I first learned of Italian amateur astronomer Mauro Zanotta two days before Christmas in 1991. I had been asked to confirm a comet independently discovered by him and Howard Brewington in the United States. The comet was just a little brighter than 10th magnitude and moderately condensed, making it relatively easy to spot. Zanotta, who had seen the comet first, was an active observer. He made the discovery at his alpine observing site near Laino Mountain in northern Italy near the Swiss border.

Mauro Zanotta (right) talks with comet expert John Bortle (left) and fellow Italian amateur Massimo Uberti during the 1992 Stellafane convention in Springfield, Vermont, in the summer following his co-discovery of Comet Zanotta-Brewington, C/1991 Y1.

Dennis di Cicco

Now I’ve learned that Zanotta died in a tragic skiing accident a week ago. According to Massimo Uberti, his long-time friend and fellow amateur, Zanotta was skiing down an incredibly steep slope on Mont Blanc when something happened just 150 meters from the end of the trail. The accident ended a life too short. Zanotta, who was born in Milan, was only 46 years old. For most of his life, astronomy and skiing were his passions. He loved observing, and cherished the hours he spent searching for comets. He was married and the father of a 4-year-old son.

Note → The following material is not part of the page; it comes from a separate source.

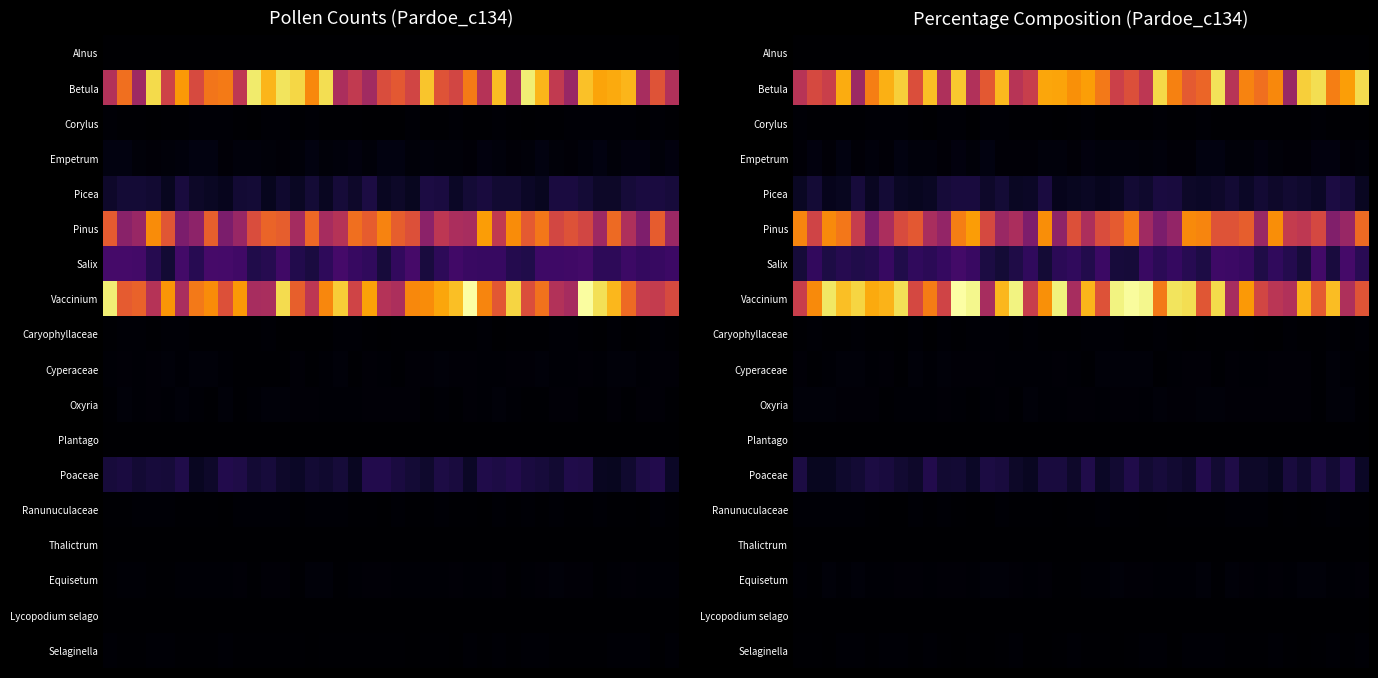

At how many categories does at least one series exceed 26?

34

Zanotta’s comet discovery came near the end of the golden age of visual comet hunting. At the time a small commando unit of amateur astronomers hunted for comets, competing with each other and with the photographic surveys then underway. Automated CCD surveys were not yet in vogue, though we had a glimpse of the future when the first CCD comet discovery at the University of Arizona’s Project Spacewatch took place just a few weeks earlier.

Zanotta’s comet, officially known as C/1991 Y1, arrived with little fanfare. Many of us in the astronomical community knew at the time that CCD discoveries would increase in the years ahead, but I had no conception of the extent to which the new technology would take over. It need not be said that CCD finds now utterly dominate comet discoveries — there hasn’t been a visual one since 2006.

Working in the twilight years of the golden age of visual comet hunting, Mauro Zanotta did much of his observing from an alpine site in northern Italy.

Massimo Uberti

I never got to meet Zanotta. I wish I had. We had much in common, including our mutual love of astronomy, and we might have enjoyed observing together. I do know that Zanotta did meet Howard Brewington during a trip to the United States in the summer following their discovery, and that they did some comet hunting together. We might have also enjoyed discussing the things that amateurs like, such as the future of astronomy and that despite the new equipment then available, finding comets visually would become more difficult in the future. Searching would always be easy, but making a discovery would be the hard part.

But Mauro Zanotta was one of the lucky ones who discovered a “brave new world,” as Miranda said in Act 5 scene 1 of Shakespeare’s play The Tempest. His eyes were the first to see the comet that would forever bear his name. His untimely death is a lesson reminding us to cherish each moment when we go out and watch the stars. Rest in peace, Mauro. You done good.